Friday, June 1, 2012

Prometheus (2012): A Film Lost in Its Own Obscurity

Ridley Scott's Prometheus have many prerequisites to become a big success. It has a great director. It sports a capable cast. The movie has a cult relative in the face of Alien. It impresses with spectacular well-crafted visuals. The story has a good premise. The narrative is full of surprises and twists. The film has an own (alienated) atmosphere. There is a huge ground for lots of curious discoveries to be expected. Yet, the movie fails to take advantage of all these privileges. What could have turned into another classic movie is doomed by a weak script, plenty of ambiguity and unnecessary (sometimes ridiculous) events and characters.

Prometheus is set in the not so distant future (something not believable on its own having in mind the modest progress of the humanity in regard to space travels in the last decades). A group of scientists discovers clues related to the creation of the mankind, which lead them to a distant planet. They expect to find answers to the important questions about the origins of the humanity. Instead, they find traces of former destruction and an imminent threat for their own existence. The future of the Earth and the human race may also be in danger.

Prometheus is visually stunning. The special effects are very well done and there is not much to be desired in this aspect. As often happens though, 3D is not really needed to make the film better looking. The movie is limited in its location span but this is not an actual problem cause there is still enough space to be explored and discoveries to be made. What limits the film's soaring is that each new secret unveiled to the audience creates a bigger mess instead of answering questions.

Prometheus is not boring and it offers enough unexpected moments but when each event adds to the mystery rather than solving it, the appeal of the movie suffers (at least in the eyes of the broad audience). And I am not talking only about not answering the question of the mankind's origin. Pretty much every other single subplot is lost in obscurity. And what is more bizarre, the lack of distinctness is heavier in the actions of non-human characters. Yes, one can accept all of it by either inventing own versions of the missing pieces of the puzzle or by imagining that everything will be explained in a sequel. But this is not how a self-contained feature film should be done. Even the utterly unnecessary prequels to the original Star Wars trilogy were relatively self-contained and completed on their own.

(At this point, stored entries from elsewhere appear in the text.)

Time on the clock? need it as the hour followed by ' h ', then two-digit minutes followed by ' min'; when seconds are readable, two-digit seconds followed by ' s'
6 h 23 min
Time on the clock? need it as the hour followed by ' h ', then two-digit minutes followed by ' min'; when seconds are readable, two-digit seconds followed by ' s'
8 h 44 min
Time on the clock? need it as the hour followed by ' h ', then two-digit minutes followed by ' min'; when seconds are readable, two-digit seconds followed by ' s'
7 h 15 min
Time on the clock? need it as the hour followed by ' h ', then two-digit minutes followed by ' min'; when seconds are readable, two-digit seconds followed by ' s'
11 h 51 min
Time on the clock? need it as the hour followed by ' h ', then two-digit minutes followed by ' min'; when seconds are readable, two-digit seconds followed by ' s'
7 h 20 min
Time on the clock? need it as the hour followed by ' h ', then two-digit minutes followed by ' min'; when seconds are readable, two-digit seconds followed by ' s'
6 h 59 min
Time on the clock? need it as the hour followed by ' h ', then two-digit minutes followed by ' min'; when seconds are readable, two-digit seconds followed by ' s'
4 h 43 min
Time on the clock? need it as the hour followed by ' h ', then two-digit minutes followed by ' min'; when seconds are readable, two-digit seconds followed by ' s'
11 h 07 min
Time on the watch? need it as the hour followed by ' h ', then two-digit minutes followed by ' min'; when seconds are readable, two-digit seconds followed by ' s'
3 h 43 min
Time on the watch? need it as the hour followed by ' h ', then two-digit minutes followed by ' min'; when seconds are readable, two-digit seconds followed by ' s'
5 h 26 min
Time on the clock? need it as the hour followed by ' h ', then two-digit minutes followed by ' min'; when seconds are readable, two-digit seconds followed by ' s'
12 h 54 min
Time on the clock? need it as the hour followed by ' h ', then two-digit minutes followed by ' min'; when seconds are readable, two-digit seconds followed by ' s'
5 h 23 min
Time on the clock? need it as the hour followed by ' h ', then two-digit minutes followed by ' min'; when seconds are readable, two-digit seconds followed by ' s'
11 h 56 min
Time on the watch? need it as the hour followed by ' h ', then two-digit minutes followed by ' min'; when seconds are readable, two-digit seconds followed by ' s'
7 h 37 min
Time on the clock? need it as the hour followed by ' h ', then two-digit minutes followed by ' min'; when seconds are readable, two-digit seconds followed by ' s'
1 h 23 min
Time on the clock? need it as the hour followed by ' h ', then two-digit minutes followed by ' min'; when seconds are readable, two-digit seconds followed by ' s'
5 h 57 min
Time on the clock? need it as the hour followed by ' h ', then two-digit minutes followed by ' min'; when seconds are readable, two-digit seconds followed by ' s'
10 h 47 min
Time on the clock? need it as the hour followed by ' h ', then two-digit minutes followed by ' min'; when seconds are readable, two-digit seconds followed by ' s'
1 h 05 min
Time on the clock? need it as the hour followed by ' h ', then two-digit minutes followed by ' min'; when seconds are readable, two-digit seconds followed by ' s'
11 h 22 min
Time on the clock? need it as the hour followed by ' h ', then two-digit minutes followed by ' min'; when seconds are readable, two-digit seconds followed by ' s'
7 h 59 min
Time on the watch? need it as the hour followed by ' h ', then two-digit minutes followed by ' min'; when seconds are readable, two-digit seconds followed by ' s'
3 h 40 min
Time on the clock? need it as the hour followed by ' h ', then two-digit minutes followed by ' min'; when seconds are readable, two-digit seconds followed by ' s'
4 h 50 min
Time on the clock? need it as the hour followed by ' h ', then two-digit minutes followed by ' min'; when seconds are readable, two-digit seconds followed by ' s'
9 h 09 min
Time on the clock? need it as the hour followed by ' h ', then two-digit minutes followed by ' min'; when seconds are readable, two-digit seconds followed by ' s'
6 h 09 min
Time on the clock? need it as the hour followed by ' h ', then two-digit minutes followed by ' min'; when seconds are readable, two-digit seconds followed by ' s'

The acting in Prometheus is generally Ok but there are some strange casting decisions, e.g., Guy Pearce is in an episodic role of a very old man (without any obvious reason for choosing a not-so-old actor). Michael Fassbender as David gives the most memorable performance in a movie that is not supposed to leave enough room for demonstrating great acting. Noomi Rapace and Charlize Theron are fine in their parts (as far as the script allows them). The rest of the cast with the exception of Logan Marshall-Green and Idris Elba who have a bit more of a screen presence is almost forgettable.

The movie raises some associations with Stanley Kubrick's 2001: A Space Odyssey, mainly in regard with leaving most of the questions about the humanity unanswered and the way an artificial intelligence character behaves. Similar to Kubrick's movie Prometheus also offers some great visual effects. Of course, for the fans of the Alien franchise has been thought of as well and there is material for them too.

Prometheus has an interesting story in spite of its numerous flaw. It is not boring and holds your attention most of the time. There is enough to justify seeing it. The problem is the film promises more than it actually delivers and the excessive vagueness spoils its completeness. Prometheus feels more like an episode in a series rather than a separate solid movie.